With Winston hurt, Bucs suddenly find themselves in crisis mode
Rick Stroud, Tampa Bay Times, published 16 October 2017

Jameis Winston is hurt. Let's start with those four words that can change a game. They can change a season. They can lead to other changes. For 37 consecutive starts, the Bucs quarterback is the one thing the team and the town could count on.

The defense is a yo-yo. It goes up and down each week, and on Sunday, allowed the Bucs to fall behind 31-0. Adrian Peterson, at 32 and playing his first game for the Cardinals, rushed for 134 yards and two touchdowns. Carson Palmer hit his first 14 passes. But Winston?

"One thing I can say about him is that he's one of the toughest guys I've ever played with," said backup Ryan Fitzpatrick. "So for him to have to come out of a game, that was killing him."

With 9:10 to go in the first quarter of Sunday's 38-33 loss to the Cardinals, Winston was hit by linebacker Chandler Jones trying to complete a pass on third down in the first series of the game. He came off the field holding his right arm straight to his side. He talked to trainers. He made some warm-up tosses to Fitzpatrick. He sat down. He made a few more tosses.

Winston came back into the game and completed his next three passes for 39 yards. But he left after one series into the second quarter when he threw incomplete on three consecutive passes.

"When I started warming up on the sidelines, that's when I felt it," Winston said. "I tried, I tried to battle it out and I guess sitting on the sideline only makes it worse and it stiffened up. That's all. I fell on my shoulder. Yeah, I've had that injury before. If it was in my other shoulder, it would've been fine but the throwing shoulder is kind of tough."

X-rays were negative on Winston's shoulder but he will undergo an MRI on Monday. The Bucs say how sore and painful Winston is will determine whether he can play next Sunday at Buffalo. Winston was asked how concerned he was about missing games because of his shoulder. "Not concerned at all. It was just pain," Winston said. "That's the only reason I didn't come back. That's the only reason. "I'll be back. … Soon."

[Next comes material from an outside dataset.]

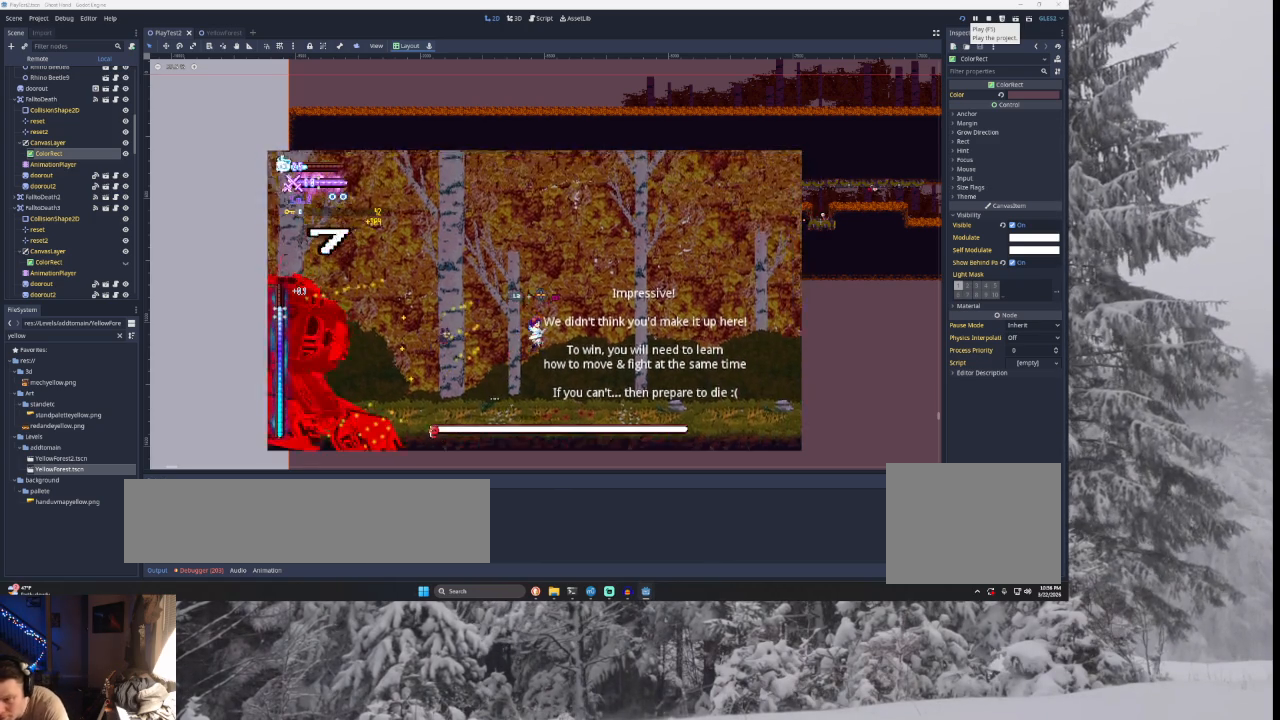
{"buttons": [], "left_stick": "right", "right_stick": "center", "events": []}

You want to believe him. But then, Bucs fans probably wanted to believe their team wasn't capable of this kind of collapse. One year after losing 40-7 in the same building, the Bucs didn't just lay an egg. They made omelets. They couldn't stop the run. They couldn't block. They couldn't tackle. They couldn't cover a receiver. They couldn't get close to Palmer.

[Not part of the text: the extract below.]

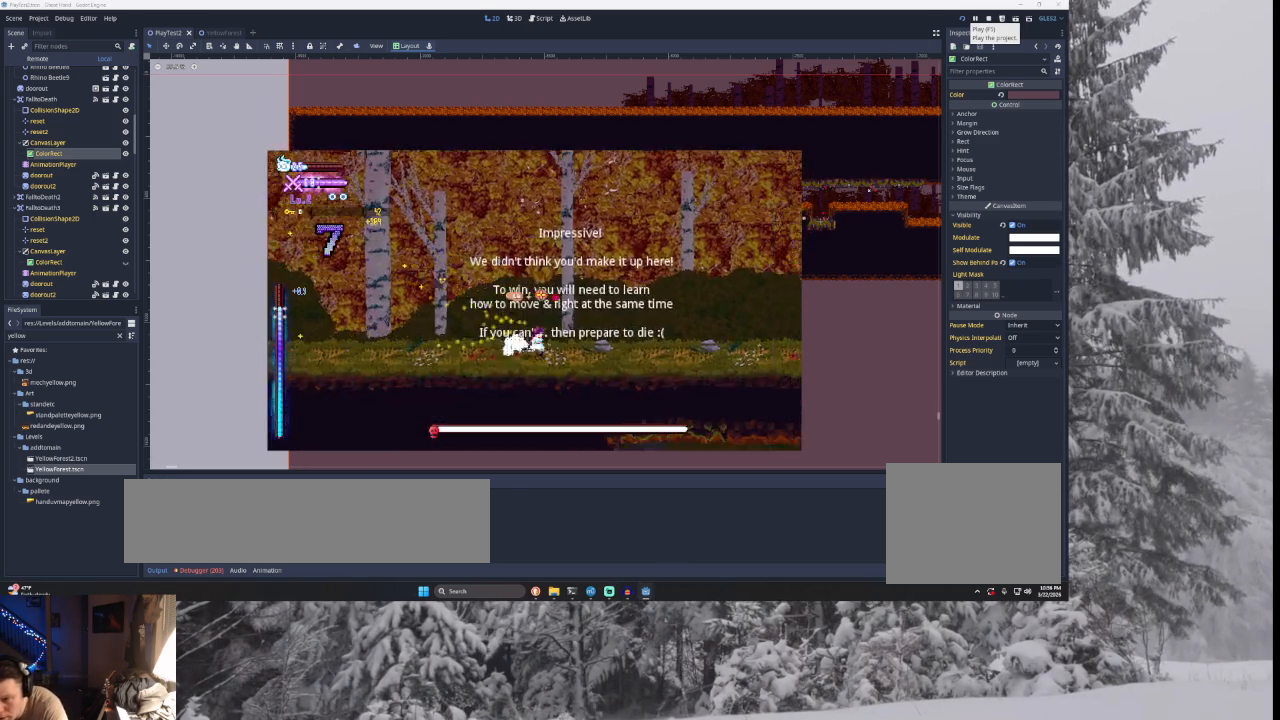
{"buttons": [], "left_stick": "right", "right_stick": "center", "events": []}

"I can't tell you how disappointed and embarrassed I am in the way we played the first two quarters and the first two series of the third quarter," coach Dirk Koetter said. "And unfortunately, that starts with me. I obviously did a horrible job of getting these guys ready to play because that was the worst first half of football I've ever seen in my life."

Think about that. Not with the Falcons, not with the Jaguars, not with Arizona State, not with at Boise State, not with Oregon, not with Boston College, or Missouri or UTEP or San Francisco State. The worst half of football. Ever.

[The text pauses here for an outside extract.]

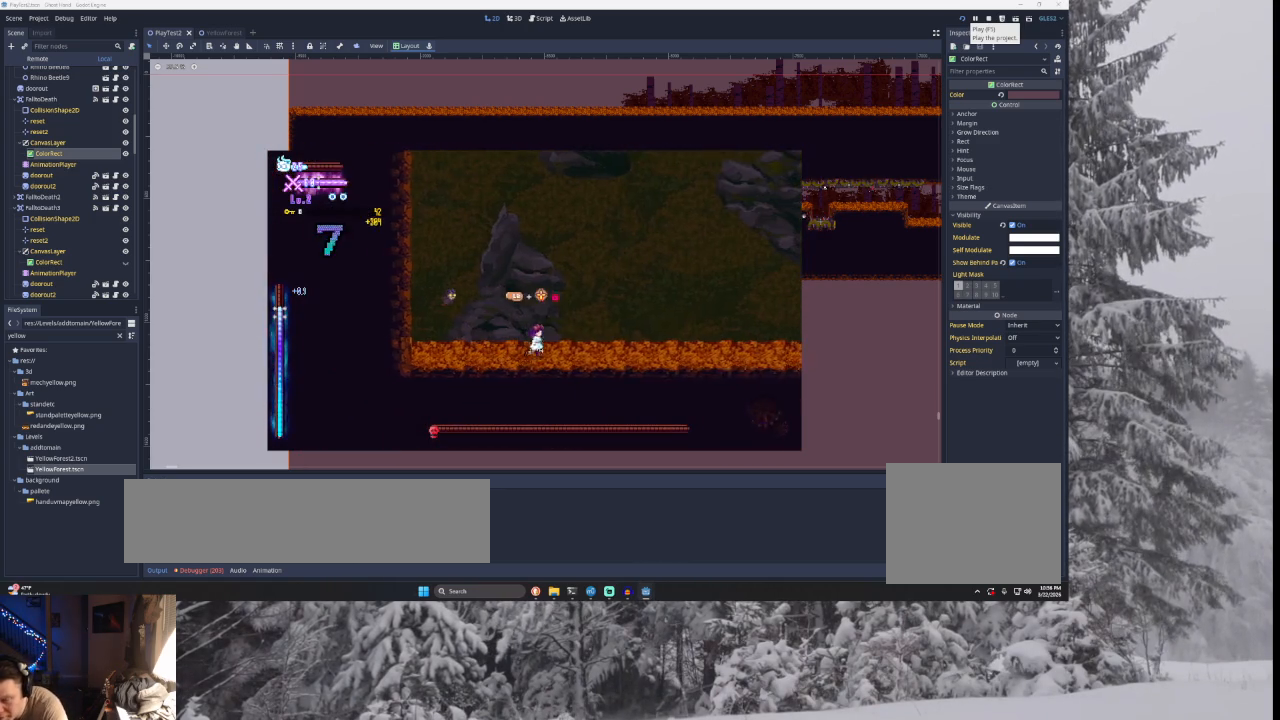
{"buttons": ["SQUARE"], "left_stick": "right", "right_stick": "center", "events": [[167, "TRIANGLE", "down"], [367, "TRIANGLE", "up"], [500, "SQUARE", "down"]]}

Suddenly, this season that was drunk with promise was left to wither in the dry desert. Credit Fitzpatrick for passing for 290 yards and throwing three TDs in the second half. But don't get this twisted. The Bucs did not show up Sunday. Koetter is right to say it starts with him.

Safety T.J. Ward suggested after the game that some of the younger players couldn't handle coming to Phoenix on Friday. "We're on a West Coast trip, we came a day early. Sometimes, we've got a young team. Guys think they're on vacation," Ward said. "We have to get more of a business mind-set. We're only here to do one thing and one thing only. We got a little ahead of ourselves coming out here and we didn't do our jobs today."

Whatever the reasons, the Bucs (2-3) are suddenly in crisis mode. They have fallen into last place in the NFC South, a game and a half back behind Carolina (4-2). Now Winston's right arm can't throw a football. Right now, Bucs fans are hurting with him.